Lo de volverme antílope me sucedió en Caracas.

Fue un acontecimiento inefable, sin precedentes.

Cuando se produjo, los medios en Venezuela guardaron silencio y el mundo siguió rotando sin enterarse. La humanidad no estaba preparada para asimilar un hecho tan grotesco, tan rocambolesco (decían) y, sin embargo, se convirtió en un secreto a voces que traspasó fronteras y que se ha divulgado durante décadas.

A nosotros, “los transformados”, la vida nos cambió en un soplo. Tuvimos que abandonar nuestra naturaleza humana de inmediato y sin posibilidad de hacer maletas.

Atrás quedaron los referentes, la familia, los sueños. Sobre todo los sueños.

Aclaro que cuando digo “sueños”, me refiero a los vívidos, porque, es un hecho poco conocido, pero los animales también soñamos cuando dormimos.

Una vez, leí un artículo en el que un científico decía: “parecería que no sólo sueñan los hombres, sino también los caballos y los perros y los bueyes, y las ovejas y las cabras y los cuadrúpedos vivíparos”. Pero, volvamos al punto: todo se fue desmenuzando detrás de mí y yo, que intentaba sostener en mi hipotálamo aquello que fui, sólo alcanzaba a rumiar.
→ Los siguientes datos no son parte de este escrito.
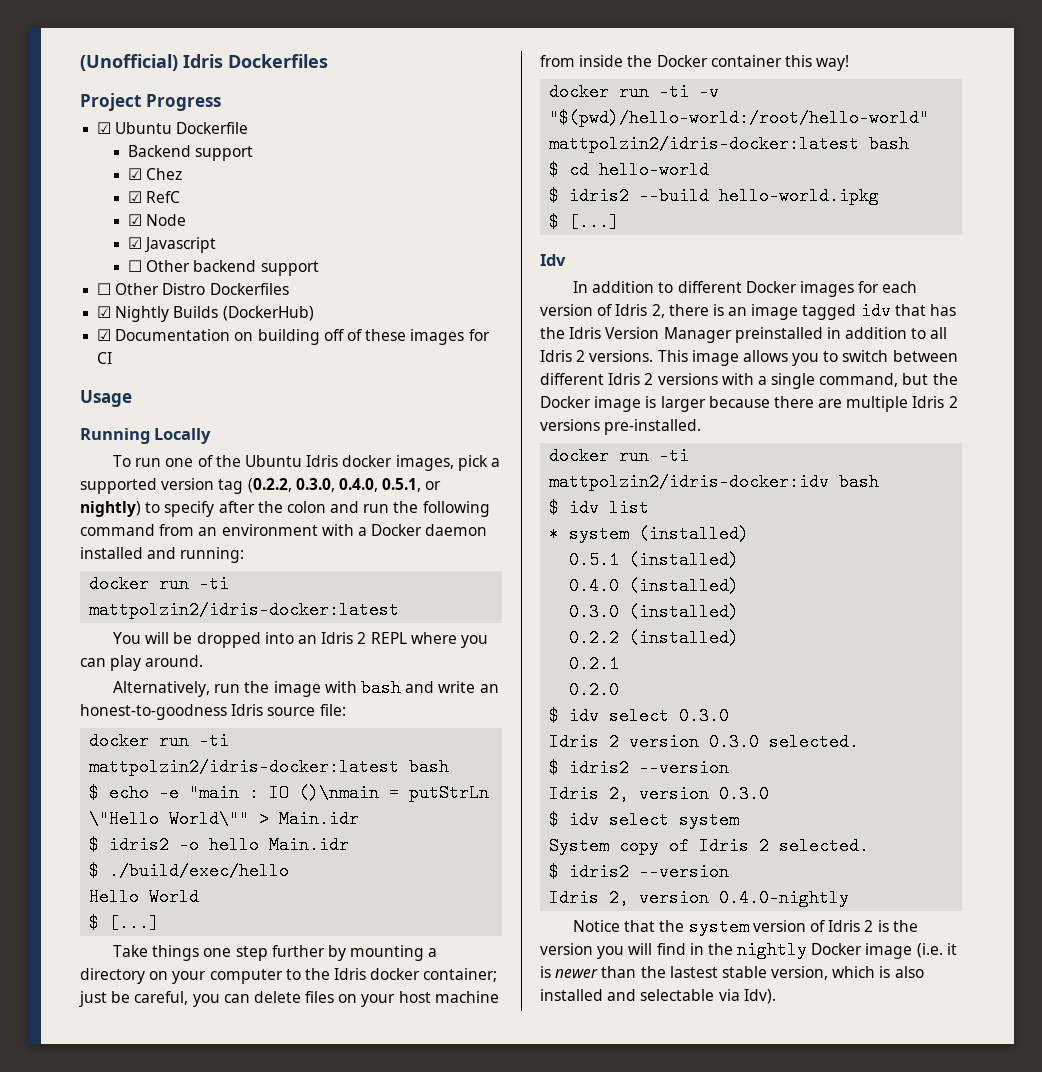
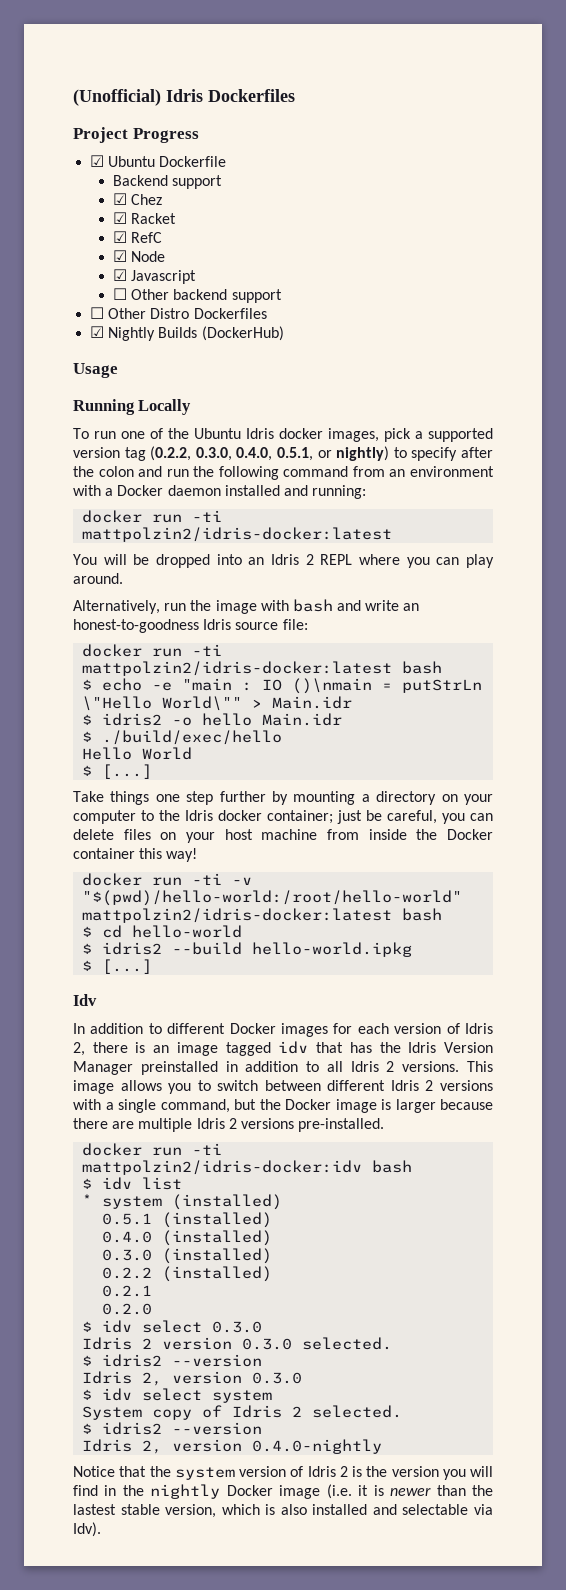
(183, 174) none -> [112,212,177,224] // ☑ Racket
[97,329,490,345] [97,352,113,364] // ☑ Documentation on building off of these images for CI -> (284, 333) none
Ha transcurrido mucho tiempo desde que aquella luna se posó sobre nosotros y nos hizo salvajes.
No recuerdo haber sentido dolor. Sólo recuerdo haber inhalado y haber cerrado los ojos. Cuando exhalé, todo había cambiado: el aire que respirábamos, el hambre que sentíamos.

Sólo había animales arañando el panorama. Algunos hombres se habían convertido en ratas. Una mujer y su hijo se volvieron luciérnagas. Más allá volaban hienas y se arrastraban mariposas.
Los monos, despavoridos, se colgaron de los lomos de los perros. Y estaba yo, transformándome en antílope debajo del resplandor.

Quise llevarme las manos a la cara, (aún tenía manos de mujer). Quise volver a cerrar los ojos y revertirlo todo. Pero ya todo estaba hecho. Algunos, como en todo acontecimiento desbordante, se comieron a los hombres que aún no habían mutado. Muchos mitos se quedaron colgados del aire. Por ejemplo, la historia de un estudiante que en medio de la estampida, sólo se volvió murmullo.

Hoy puedo dar fe de que soy más antílope que mujer. Y, muy lejos de lamentarme, me revuelco en la más sediciosa felicidad. Ha sido una conquista estrafalaria, claro está. Pero también gloriosa.
Saberme parte de la diversidad salvaje, me ha alimentado de decisión, de armonía, de tolerancia, de resiliencia, de espontaneidad, de empatía, de perseverancia.

He aprendido a jugar cortando la brisa. A olfatear el petricor. A venerar al atardecer.

Soy un animal al que la soledad ya no le abisma. Reconozco ahora que ningún estado es eterno.

Antes, todos fuimos peces. Y en el precámbrico sólo fuimos cuerpos blandos.

Algún día seremos estrellas, o espantapájaros, o tal vez, ya no tendremos cuerpo y nos convertiremos en acciones, en emociones, en significantes.

Tú podrías ser amistad, por ejemplo. Y entonces, alguien más sería lujuria. Y algún tercero, infidelidad. Y otro, más empeñado, sería tal vez ninfomanía y algún otro sería «juzgar».Y así iríamos, destruyendo, para volver a transformar.

A mí me gustaría ser serendipia o meraki.

Seguramente, como en todo acontecimiento desbordante, alguien querría amuñuñar todo a su paso y convertirse en supercalifragilisticoespialidoso.

Pero, en todo caso, ese tiempo aún no llega y, por ahora, yo sólo soy un antílope que una vez fue una mujer.